Research wasn’t the only thing happening in his life during graduate school. He also met his wife Tori. She states, “I was born in Hawaii into a navy family. We moved around and lived in various places, including the Shetland Islands where my mother was born. I went to college at Western Washington University, graduating with a degree in business and accounting.  

“I moved to California after graduating and worked in public accounting for a few years.  I met Terry then. It was serendipitous. I didn’t go to bars at all, and yet I met him in the sleaziest bar in Oakland one evening when a couple of my friends insisted, we should go out. Who knew? Terry tried to introduce me to his friend…and well…here we are 36 or so years later.”

Like many of Heathcock’s students, Terry went into industry after graduation. “I started out with an interest in pure synthetic organic chemistry. My research involved the synthesis of a naturally occurring molecule called compactin that was the progenitor to the statin class of cholesterol-lowering agents (like Lipitor). Because of the biology associated with this class, my interest in biological research increased, ultimately leading to an interest in drug discovery, so I decided to become a medicinal chemist.

“I didn’t do a postdoc, instead going directly from Berkeley into the pharmaceutical industry in 1985, first to Abbott and then to Pfizer, where I was involved in infectious diseases and neuroscience research, respectively. This included some early work on AIDS which had emerged as a research problem during my time at Berkeley.”

Terry returned to California and joined the Bay Area startup Tularik Inc. as a medicinal chemist, eventually leading all of the company’s research. That company, cofounded by UC Berkeley professor Robert Tjian, was later acquired by Amgen. Rosen worked his way up to become the biotechnology company’s head of Therapeutic Discovery. 

According to Terry, “In 1993, I made what turned out to be my best work-related decision, moving across the country to join the Bay Area start-up Tularik. Tularik’s founders included Berkeley Professor Bob Tjian and Dave Goeddel, a seminal figure in biotechnology history, who was the first scientist at Genentech. The biology research at Tularik was incredible which made for a great opportunity for chemists. I went there to build their chemistry group, ultimately taking on the leadership of all of Tularik’s research.” 

Tularik was acquired by Amgen in 2004. Terry remained with Amgen for almost another decade, ultimately leading all of its drug discovery research in both the small and large molecule fields. 

Terry comments, “In 2013, I decided to leave Amgen and started a biotech company called Flexus together with chemist Juan Jaen. I met Juan in my undergraduate days at the University of Michigan and then later recruited him to Tularik. Our intent was to build a long-term company, focused on creating cancer therapies in an emerging field known as immuno-oncology. We had some very good early success, and surprisingly, Flexus was acquired by Bristol-Myers Squibb barely a year and a half after its formation. 

“As a result, Juan and I started Arcus almost immediately after that. Arcus is similarly focused on cancer therapies, with an emphasis on immuno-oncology. We are doing better with the aspiration of building a long-term biotech company. I am the CEO of Arcus. It has been around for over four years and is very R&D-centric. We currently have four molecules in human clinical trials. My entire career has been involved in basic research, with organic chemistry always at the heart of things.
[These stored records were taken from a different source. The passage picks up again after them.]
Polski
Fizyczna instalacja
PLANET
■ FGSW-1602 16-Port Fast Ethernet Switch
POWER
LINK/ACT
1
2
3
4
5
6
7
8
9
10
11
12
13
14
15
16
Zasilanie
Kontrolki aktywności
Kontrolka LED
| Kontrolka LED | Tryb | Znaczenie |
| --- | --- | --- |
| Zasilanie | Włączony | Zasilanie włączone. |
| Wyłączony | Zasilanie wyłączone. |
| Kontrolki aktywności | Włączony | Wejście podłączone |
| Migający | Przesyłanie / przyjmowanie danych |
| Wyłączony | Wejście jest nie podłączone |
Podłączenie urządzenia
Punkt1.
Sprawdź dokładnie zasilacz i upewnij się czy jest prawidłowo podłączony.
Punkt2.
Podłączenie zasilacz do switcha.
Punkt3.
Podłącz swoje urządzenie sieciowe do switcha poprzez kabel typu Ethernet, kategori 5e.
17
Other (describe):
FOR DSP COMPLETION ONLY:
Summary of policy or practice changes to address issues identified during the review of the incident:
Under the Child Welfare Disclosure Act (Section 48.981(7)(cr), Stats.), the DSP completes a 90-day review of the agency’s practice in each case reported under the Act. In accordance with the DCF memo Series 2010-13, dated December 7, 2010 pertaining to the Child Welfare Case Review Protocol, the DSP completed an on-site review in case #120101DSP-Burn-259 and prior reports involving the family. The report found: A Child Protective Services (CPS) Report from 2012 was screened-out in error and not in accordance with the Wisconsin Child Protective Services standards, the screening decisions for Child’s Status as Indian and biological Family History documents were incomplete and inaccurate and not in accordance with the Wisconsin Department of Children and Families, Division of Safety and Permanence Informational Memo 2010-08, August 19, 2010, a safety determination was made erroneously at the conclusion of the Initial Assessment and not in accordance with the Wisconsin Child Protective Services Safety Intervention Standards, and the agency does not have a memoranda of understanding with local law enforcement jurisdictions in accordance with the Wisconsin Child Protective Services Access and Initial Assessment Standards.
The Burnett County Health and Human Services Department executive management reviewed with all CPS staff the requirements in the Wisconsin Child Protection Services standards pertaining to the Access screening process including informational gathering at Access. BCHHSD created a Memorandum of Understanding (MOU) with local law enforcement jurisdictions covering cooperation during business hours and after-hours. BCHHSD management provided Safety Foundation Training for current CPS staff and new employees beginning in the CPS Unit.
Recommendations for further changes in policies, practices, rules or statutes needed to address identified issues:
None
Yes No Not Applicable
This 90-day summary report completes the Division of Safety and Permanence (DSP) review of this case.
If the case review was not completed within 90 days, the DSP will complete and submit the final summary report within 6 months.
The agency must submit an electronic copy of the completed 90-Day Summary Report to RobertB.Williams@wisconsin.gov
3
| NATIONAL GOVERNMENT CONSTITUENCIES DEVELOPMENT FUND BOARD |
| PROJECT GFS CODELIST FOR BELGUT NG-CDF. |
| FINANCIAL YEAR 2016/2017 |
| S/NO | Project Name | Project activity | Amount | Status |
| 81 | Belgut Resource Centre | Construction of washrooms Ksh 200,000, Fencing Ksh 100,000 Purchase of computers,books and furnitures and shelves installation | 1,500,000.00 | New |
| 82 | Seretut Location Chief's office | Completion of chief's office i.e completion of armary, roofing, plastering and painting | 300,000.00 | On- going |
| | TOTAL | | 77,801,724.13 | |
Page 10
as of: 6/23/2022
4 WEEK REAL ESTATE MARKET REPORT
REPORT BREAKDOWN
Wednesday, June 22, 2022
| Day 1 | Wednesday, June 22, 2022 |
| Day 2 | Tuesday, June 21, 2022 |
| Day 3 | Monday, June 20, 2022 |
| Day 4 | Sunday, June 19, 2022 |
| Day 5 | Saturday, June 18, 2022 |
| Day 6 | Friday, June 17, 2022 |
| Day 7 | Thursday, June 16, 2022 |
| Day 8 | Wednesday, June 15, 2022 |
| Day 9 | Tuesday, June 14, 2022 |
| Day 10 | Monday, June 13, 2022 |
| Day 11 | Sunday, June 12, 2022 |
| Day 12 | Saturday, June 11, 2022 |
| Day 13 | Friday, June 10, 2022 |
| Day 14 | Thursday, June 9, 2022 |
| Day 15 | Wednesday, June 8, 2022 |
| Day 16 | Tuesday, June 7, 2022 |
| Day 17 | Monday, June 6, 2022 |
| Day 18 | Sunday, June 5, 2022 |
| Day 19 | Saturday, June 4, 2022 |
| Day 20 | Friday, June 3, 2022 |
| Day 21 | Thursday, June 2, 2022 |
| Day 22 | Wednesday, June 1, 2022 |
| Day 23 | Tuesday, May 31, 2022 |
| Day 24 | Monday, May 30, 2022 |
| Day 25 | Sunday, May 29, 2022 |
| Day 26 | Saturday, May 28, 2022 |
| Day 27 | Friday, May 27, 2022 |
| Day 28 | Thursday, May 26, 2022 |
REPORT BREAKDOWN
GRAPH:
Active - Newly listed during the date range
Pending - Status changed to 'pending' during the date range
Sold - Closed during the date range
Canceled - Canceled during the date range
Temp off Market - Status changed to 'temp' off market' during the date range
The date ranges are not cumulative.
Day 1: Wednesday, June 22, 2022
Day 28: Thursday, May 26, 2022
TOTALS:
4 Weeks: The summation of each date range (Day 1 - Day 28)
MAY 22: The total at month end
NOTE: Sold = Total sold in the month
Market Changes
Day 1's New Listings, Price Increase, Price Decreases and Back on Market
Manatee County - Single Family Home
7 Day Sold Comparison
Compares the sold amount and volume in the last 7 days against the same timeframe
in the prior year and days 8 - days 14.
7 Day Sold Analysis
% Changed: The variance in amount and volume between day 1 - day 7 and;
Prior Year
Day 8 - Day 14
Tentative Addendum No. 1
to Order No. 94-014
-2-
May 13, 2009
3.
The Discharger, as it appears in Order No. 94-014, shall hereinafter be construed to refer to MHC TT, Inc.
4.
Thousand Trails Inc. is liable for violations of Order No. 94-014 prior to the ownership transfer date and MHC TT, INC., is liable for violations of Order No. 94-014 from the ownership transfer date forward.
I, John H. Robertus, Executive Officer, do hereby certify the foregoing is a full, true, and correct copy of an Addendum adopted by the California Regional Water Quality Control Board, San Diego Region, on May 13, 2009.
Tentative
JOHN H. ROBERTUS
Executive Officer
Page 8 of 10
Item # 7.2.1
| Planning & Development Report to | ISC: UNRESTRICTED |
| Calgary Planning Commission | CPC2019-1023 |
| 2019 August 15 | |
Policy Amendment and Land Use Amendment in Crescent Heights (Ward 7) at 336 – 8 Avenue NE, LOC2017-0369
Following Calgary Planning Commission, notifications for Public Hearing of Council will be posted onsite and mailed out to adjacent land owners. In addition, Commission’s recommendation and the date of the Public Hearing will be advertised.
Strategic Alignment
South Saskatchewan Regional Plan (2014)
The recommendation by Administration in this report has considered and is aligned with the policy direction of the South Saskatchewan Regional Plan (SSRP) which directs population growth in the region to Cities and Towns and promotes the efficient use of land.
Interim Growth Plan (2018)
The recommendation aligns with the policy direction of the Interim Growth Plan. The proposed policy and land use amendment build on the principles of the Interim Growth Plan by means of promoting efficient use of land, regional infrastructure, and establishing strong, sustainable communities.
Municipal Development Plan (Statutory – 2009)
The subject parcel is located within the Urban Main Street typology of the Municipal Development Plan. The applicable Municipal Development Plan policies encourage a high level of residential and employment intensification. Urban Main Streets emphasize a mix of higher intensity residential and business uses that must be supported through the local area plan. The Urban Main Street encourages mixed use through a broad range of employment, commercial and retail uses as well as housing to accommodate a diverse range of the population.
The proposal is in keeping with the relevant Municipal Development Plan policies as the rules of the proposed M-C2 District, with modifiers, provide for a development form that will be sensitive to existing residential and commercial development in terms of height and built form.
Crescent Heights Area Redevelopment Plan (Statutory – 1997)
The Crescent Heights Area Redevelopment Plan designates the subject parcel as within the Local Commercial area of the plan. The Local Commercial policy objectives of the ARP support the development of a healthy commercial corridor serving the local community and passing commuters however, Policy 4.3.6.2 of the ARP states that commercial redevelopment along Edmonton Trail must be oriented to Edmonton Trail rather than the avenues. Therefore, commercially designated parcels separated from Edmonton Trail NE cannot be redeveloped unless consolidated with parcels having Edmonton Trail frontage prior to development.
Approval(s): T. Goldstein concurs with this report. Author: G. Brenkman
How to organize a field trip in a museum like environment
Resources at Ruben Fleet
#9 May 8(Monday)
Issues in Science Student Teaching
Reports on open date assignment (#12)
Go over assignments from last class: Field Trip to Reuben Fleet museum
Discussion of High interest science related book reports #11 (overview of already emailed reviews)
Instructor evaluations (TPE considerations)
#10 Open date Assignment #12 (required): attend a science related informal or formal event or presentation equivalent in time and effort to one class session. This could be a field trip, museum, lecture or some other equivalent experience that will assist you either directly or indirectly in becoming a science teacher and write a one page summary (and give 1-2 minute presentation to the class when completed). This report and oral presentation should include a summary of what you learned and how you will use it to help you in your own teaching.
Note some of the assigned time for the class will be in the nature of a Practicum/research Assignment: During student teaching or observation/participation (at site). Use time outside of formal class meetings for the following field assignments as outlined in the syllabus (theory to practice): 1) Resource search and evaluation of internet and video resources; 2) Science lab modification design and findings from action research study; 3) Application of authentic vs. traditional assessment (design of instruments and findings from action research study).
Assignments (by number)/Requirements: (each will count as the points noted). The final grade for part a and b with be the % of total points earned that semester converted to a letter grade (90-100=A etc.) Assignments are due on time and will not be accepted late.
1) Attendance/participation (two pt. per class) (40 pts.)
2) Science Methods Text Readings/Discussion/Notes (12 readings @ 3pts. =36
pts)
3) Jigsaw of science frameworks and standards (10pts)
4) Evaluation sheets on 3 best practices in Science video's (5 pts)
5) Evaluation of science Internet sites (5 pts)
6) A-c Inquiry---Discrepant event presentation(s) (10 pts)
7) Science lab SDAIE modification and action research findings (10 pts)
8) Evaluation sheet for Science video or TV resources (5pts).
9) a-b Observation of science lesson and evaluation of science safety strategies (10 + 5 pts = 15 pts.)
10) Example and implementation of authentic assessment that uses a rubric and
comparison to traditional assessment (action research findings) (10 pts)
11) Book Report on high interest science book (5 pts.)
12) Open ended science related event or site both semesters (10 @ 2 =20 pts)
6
Terry states, “I feel Berkeley played a big part in focusing me as a graduate student on how to do sound basic scientific research while simultaneously enabling me to advance my technical training and expand my career options. This type of university experience is ground zero for how we will be able to advance the biosciences with the next generation of young scientists. To a large extent, that has to do with advancements in technology which circles back to why I think a new building at the College is so important.”